The nation’s merchandise trade deficit is not going away any time soon—if ever.1
Every month, the U.S. Department of Commerce releases the official balance of trade figures (services excluded), showing the difference between the value of merchandise that enters the country and the value of merchandise that leaves the country. If imports exceed exports, America registers a trade deficit—and Washington and Wall Street worry. If exports are greater than imports, then America has a trade surplus and economists and investors enjoy the moment—as fleeting as it may be. You see, if I understand the U.S. Department of Commerce’s Bureau of Economic Analysis (BEA) accounting methods correctly, as U.S.-based companies continue expanding globally, the merchandise trade deficit probably expands along with them.

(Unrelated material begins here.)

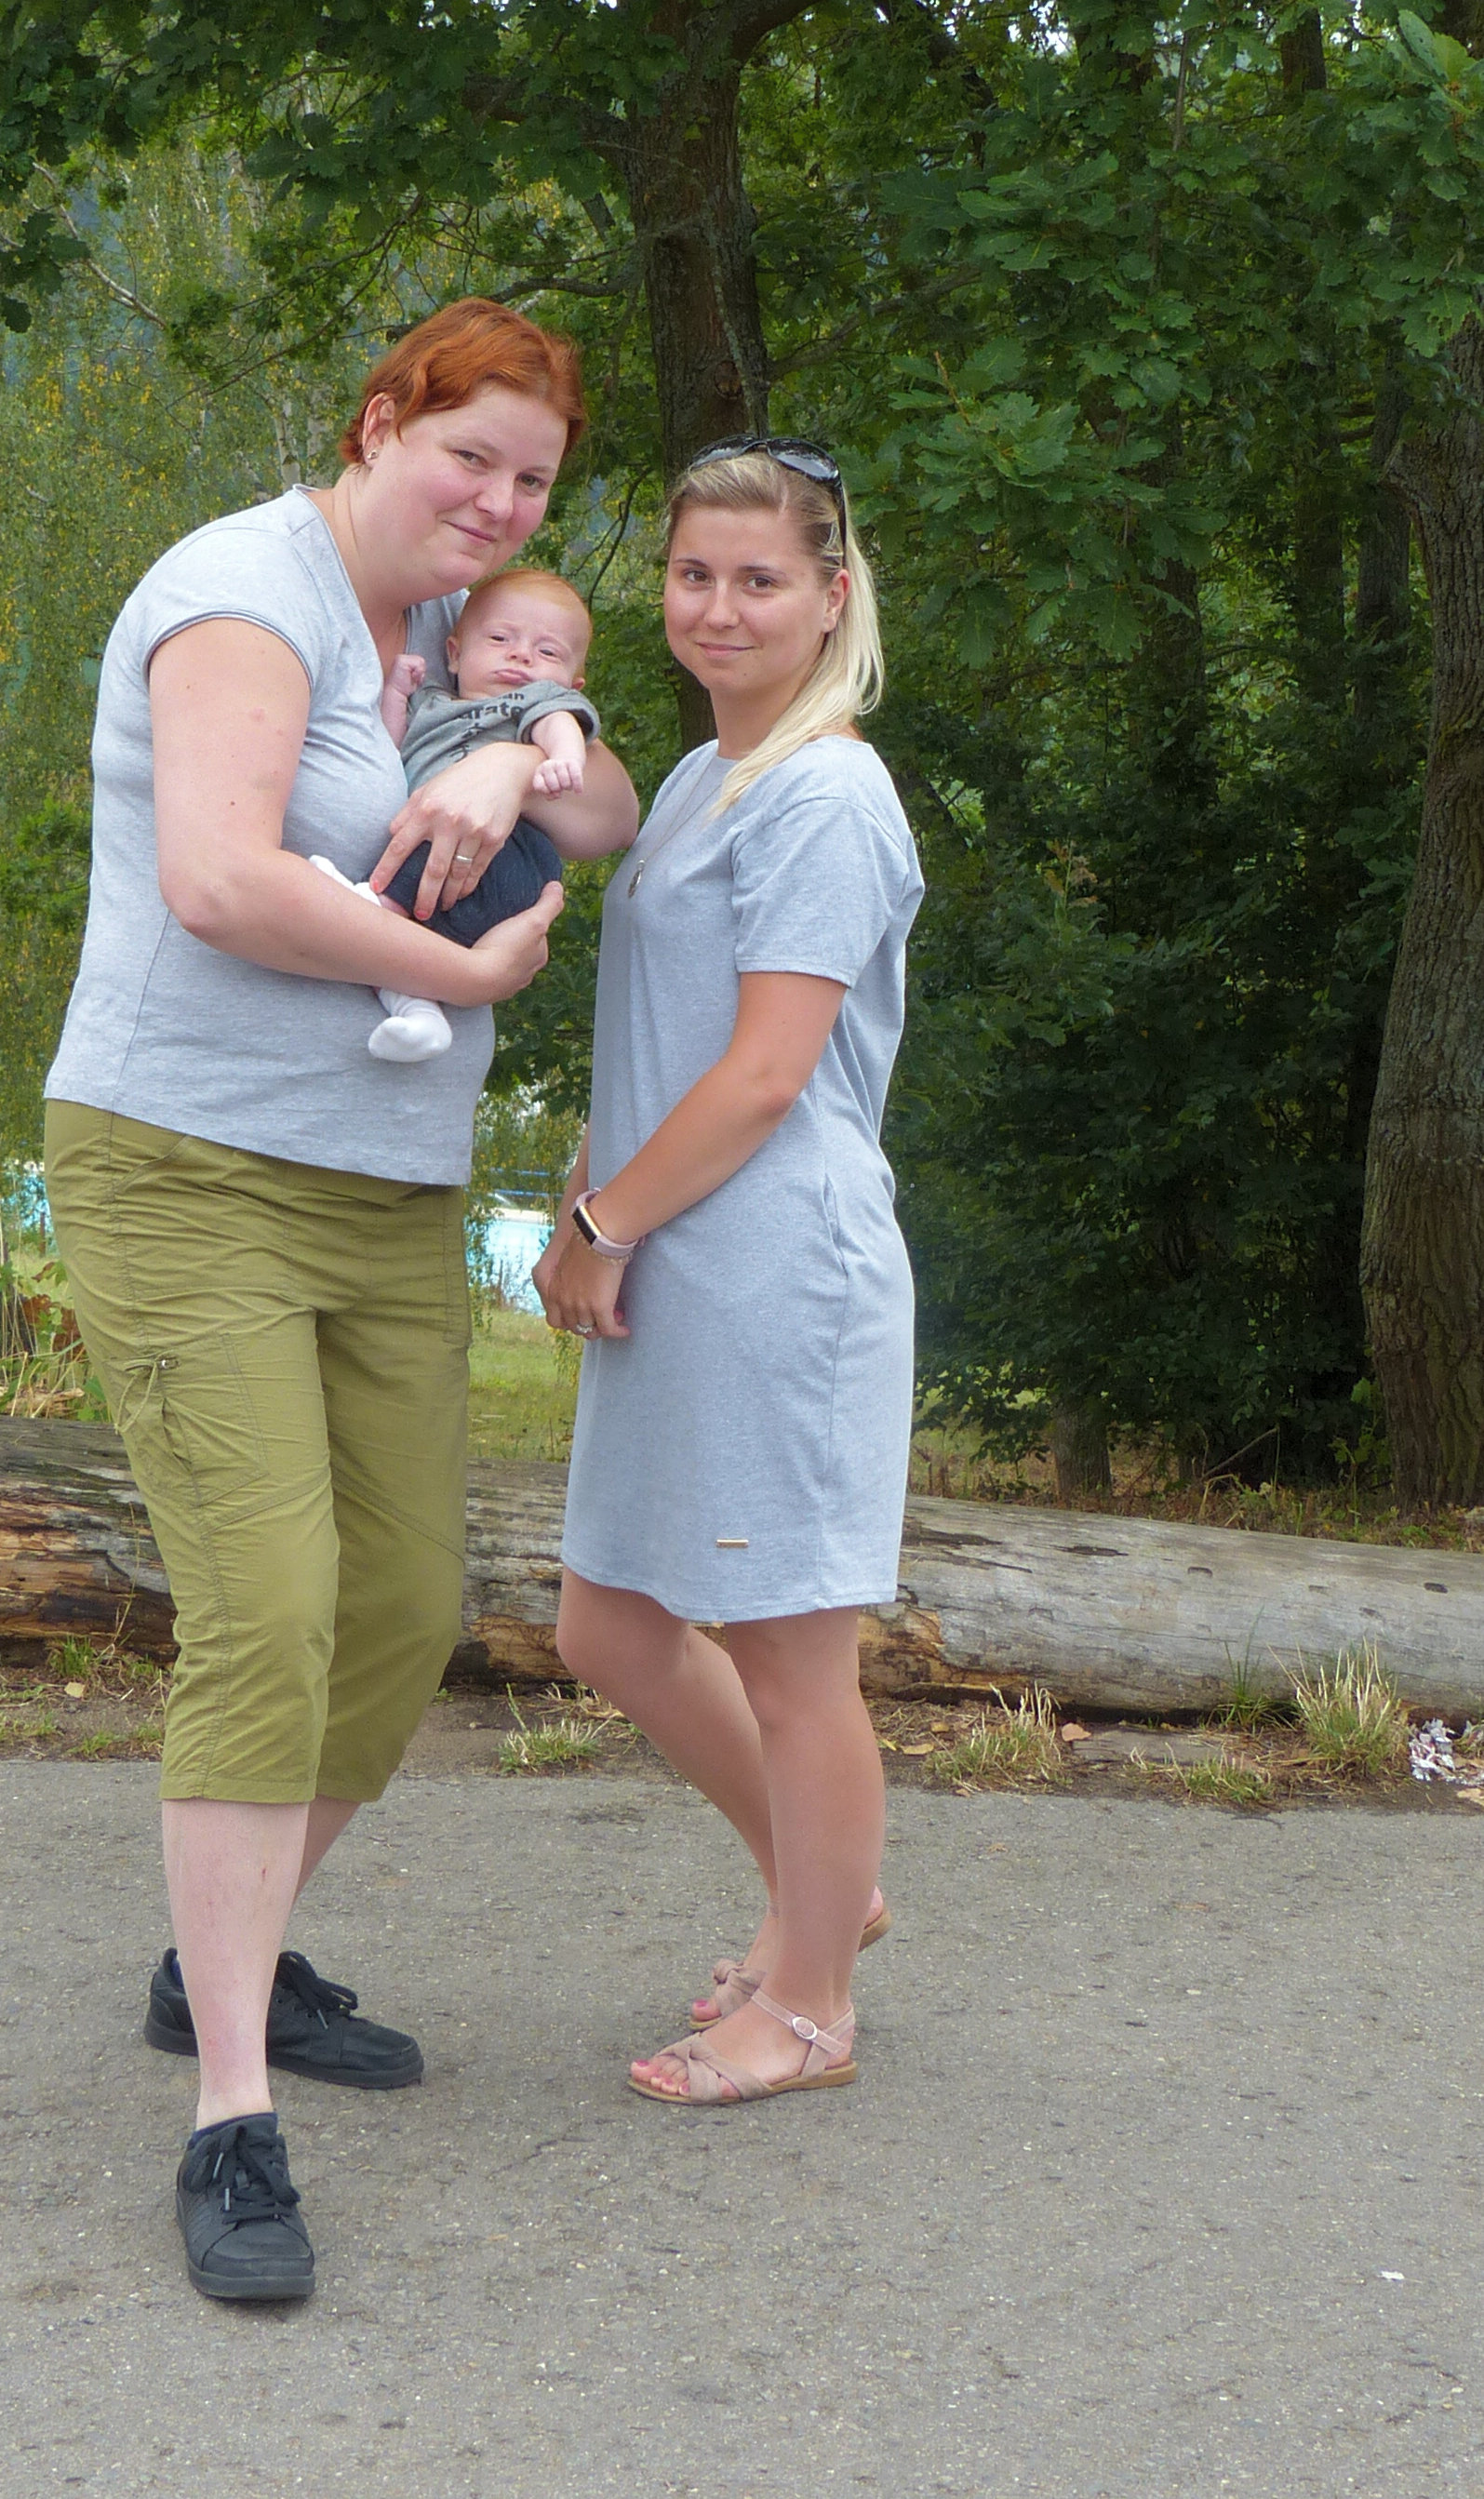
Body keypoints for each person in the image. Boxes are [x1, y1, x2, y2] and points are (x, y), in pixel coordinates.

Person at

But is the persistence of a goods deficit as dire as some in the media, or in Congress, would have investors believe? Or is it a case of a measuring system designed when world trade looked much different from the reality of today?
In measuring trade’s impact to the nation’s gross domestic product account, the BEA’s calculation method stands out as a throwback to a time when world currencies enjoyed the backing of gold or silver. The logic of the time suggested that no nation should continually buy more from other countries than it sold to them. Such trading activities produced an unfavorable balance of trade, implying an outflow of currency—gold or silver—or, essentially, the wealth of a nation. As such, the trade balance relies on a residency point of view; that is, it measures the physical flow of goods and services across a nation’s borders, regardless of the nationality or the ownership of parties on either side of the transaction.
However, such simplistic accounting is arguably lost in the realities of today’s multinational corporations. And nowhere is that more apparent than in the analysis of the trade between U.S. companies and their foreign affiliates.
For example, an automobile made from U.S. manufactured parts, assembled in Canada and then shipped to the United States disproportionately increases the trade deficit. According to the BEA, the exported parts for assembly are an intracompany transfer recorded at cost, while the price of the completed car in the U.S. becomes the recorded import value. In other words, the sum of the parts does not equal the whole. And, considering that
Fortune magazine’s latest Global 500 list of the world’s largest corporations2 (based on total revenue) contains 161 U.S.-based firms, the problem is both significant and growing in its magnitude.
To be sure, as noted by the BEA in 2002, an accounting change will not eliminate the merchandise trade deficit. Rather, as they suggest, the recognition of intra-company trade brings the data more in line with real world corporate bookkeeping.
All of which leads me to conclude, if investors and politicians are going to worry about the trade deficit let’s at least understand what there is to worry about.